• **Task set**
1) In the passage about the Beathard brothers, which school had offered Tucker a baseball scholarship?
2) Please extend the passage about the Beathard brothers with one more paragraph that picks up right after its last sentence.

In 2014, the night before Tucker was scheduled to leave for Middle Tennessee State on a baseball scholarship, he decided to forgo college and focus on his music career. (The second Beathard brother has always forged his own path. Even as a toddler, watching C.J. cheer for the Chargers, he demanded a Charles Woodson jersey, and he roots for the Raiders to this day.) His parents were disappointed at the timing of his choice, but they supported it. Unbeknownst to Tucker, A&R scouts had been watching his gigs since high school. Within a year of choosing music, he had signed a record deal.

Tucker spent last fall on tour with his band, playing tiny venues and the occasional bigger gig at a festival or as an opening act. When Iowa beat Maryland 31–15 at home on Halloween, Tucker had a show that night at Iowa City's First Avenue Club. It was the only game of C.J.'s that he was able to attend and his first glimpse at how high his brother's profile was rising; the Hawkeyes were 8–0, and C.J. couldn't walk around Iowa City without being besieged. Tucker, as is their custom, ribbed his brother for his newfound celebrity status. Still, more than anything, he was proud. "Sometimes," Tucker says, "I can't tell if I get more excited when he succeeds than I do for myself." C.J. is less sentimental in his support. "I'm looking forward to when a bunch of people recognize him," he says, "so I can give him a bunch of crap."

As his tour moved on, Tucker watched the Hawkeyes anyway he could: at sports bars if he was lucky, streamed on his phone if he happened to be in the van. He was glued to the screen on Nov. 7 when, with the Hawkeyes down 17–14 in the second quarter at Indiana, C.J. dropped back for the play that would come to define him. It was second-and-goal from the seven-yard line, and offensive coordinator Greg Davis called a quarterback draw. C.J. ran left, evading one linebacker, and then hurdled another three defenders, launching himself into the end zone. "I'm just guessing everybody on our sideline knew what was going to happen," Ferentz says, "because you could see the situation unfold, and you know how C.J.'s wired." After the play, he limped off the field—only to return for the next series in a 35–27 win.

• **Source information**
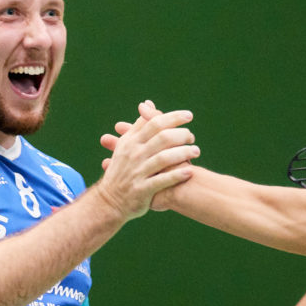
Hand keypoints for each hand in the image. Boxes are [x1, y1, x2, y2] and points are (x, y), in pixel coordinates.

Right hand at [94, 102, 197, 219]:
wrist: (108, 201)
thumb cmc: (122, 169)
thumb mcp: (126, 145)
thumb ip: (139, 125)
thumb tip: (147, 104)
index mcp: (131, 142)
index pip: (154, 123)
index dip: (173, 117)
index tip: (188, 116)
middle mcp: (134, 155)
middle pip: (162, 138)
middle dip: (181, 135)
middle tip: (191, 137)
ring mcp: (138, 172)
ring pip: (164, 158)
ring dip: (183, 153)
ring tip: (196, 152)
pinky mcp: (142, 190)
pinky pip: (162, 181)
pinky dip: (177, 175)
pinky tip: (189, 171)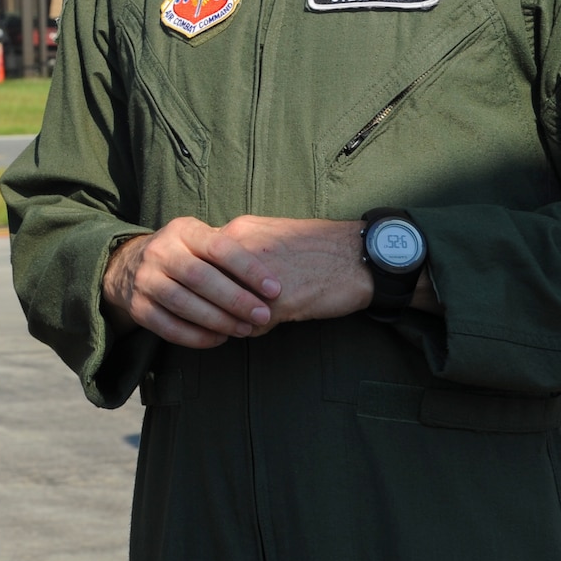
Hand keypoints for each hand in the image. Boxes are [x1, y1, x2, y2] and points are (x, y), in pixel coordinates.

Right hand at [102, 217, 278, 347]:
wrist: (129, 266)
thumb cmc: (184, 254)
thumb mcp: (200, 238)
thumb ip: (229, 249)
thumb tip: (277, 268)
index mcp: (182, 231)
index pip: (219, 247)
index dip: (249, 269)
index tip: (275, 289)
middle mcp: (160, 252)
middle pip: (200, 278)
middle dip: (236, 299)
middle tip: (263, 315)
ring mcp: (144, 280)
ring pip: (184, 304)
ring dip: (219, 320)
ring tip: (244, 329)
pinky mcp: (138, 308)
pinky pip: (169, 327)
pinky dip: (197, 337)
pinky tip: (219, 338)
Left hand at [212, 216, 372, 328]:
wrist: (360, 256)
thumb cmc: (318, 248)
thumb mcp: (272, 234)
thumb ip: (241, 249)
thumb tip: (216, 270)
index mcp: (239, 231)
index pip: (199, 263)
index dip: (205, 284)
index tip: (209, 294)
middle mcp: (243, 251)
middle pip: (207, 287)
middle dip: (213, 304)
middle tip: (224, 313)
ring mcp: (258, 277)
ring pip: (227, 309)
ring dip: (234, 319)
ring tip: (249, 319)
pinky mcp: (278, 303)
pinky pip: (252, 325)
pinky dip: (257, 329)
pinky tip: (271, 324)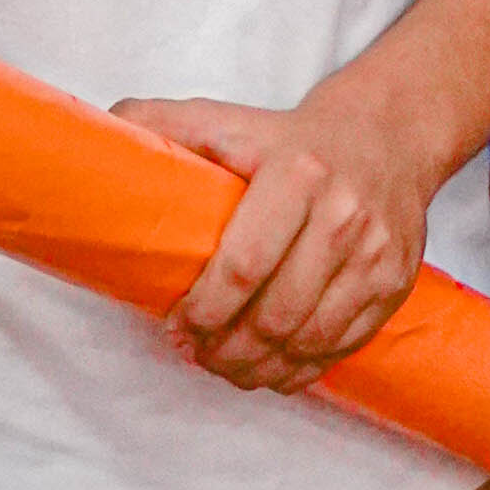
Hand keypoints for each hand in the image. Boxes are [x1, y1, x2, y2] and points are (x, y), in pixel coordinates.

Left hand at [112, 85, 437, 389]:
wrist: (387, 135)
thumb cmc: (291, 137)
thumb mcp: (226, 119)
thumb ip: (160, 123)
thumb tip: (94, 133)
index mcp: (298, 172)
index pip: (244, 264)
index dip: (204, 310)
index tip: (176, 326)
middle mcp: (344, 215)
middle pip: (276, 313)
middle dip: (226, 350)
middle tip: (195, 354)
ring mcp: (376, 254)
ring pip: (310, 338)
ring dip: (260, 368)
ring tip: (226, 368)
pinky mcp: (395, 283)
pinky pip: (344, 345)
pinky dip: (303, 369)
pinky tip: (271, 371)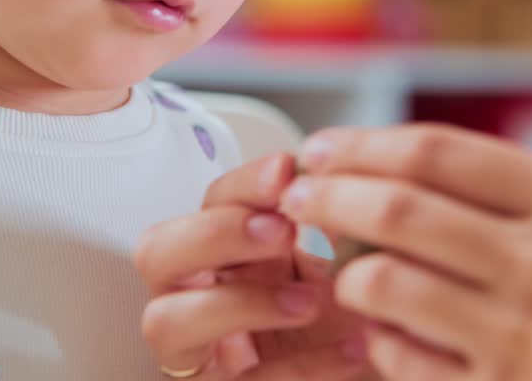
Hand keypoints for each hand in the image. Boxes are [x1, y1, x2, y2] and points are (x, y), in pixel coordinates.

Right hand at [137, 153, 372, 379]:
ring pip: (165, 322)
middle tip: (282, 231)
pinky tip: (351, 349)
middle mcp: (197, 297)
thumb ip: (320, 231)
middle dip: (216, 234)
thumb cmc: (342, 320)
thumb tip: (323, 190)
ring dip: (240, 303)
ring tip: (310, 300)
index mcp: (227, 252)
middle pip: (156, 253)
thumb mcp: (336, 267)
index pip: (210, 203)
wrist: (375, 367)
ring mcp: (200, 352)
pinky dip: (301, 367)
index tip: (286, 171)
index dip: (242, 185)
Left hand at [279, 124, 531, 380]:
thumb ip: (495, 187)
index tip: (320, 150)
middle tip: (297, 200)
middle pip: (398, 207)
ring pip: (384, 281)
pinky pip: (398, 356)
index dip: (360, 145)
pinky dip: (377, 340)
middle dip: (327, 197)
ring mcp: (524, 334)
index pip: (435, 150)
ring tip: (341, 274)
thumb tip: (375, 161)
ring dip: (345, 275)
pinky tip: (384, 334)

• **Responses to the exercise**
1) Middle Tennessee State

2)
During the regular season Iowa played only once at night, which meant Tucker's gigs rarely conflicted with C.J.'s games. The Big Ten championship, though, kicked off at 8:15 p.m. EST, forcing Tucker to improvise. He had a show that night at a club in Charlotte, but he couldn't bear to miss his brother's shot at the College Football Playoff. By the time he went on stage at Coyote Joe's, the fourth quarter had begun in Indianapolis. Iowa was losing 9–6 and Tucker, the only Beathard sibling not in Indy, propped his phone in front of him where no one in the crowd could see it. As he sang, he kept one eye on the screen. C.J. threw a touchdown pass. Michigan State punted. Iowa punted. Then came a long Spartans drive that ended in a one-yard touchdown run, and it was back to C.J. with 27 seconds to go. Still, Tucker sang. C.J. was sacked. Tucker wished for a miracle because when it comes to his brother, he believes in such things. C.J. threw. Receiver Tevaun Smith had the ball, it looked like, though who could tell on that tiny screen?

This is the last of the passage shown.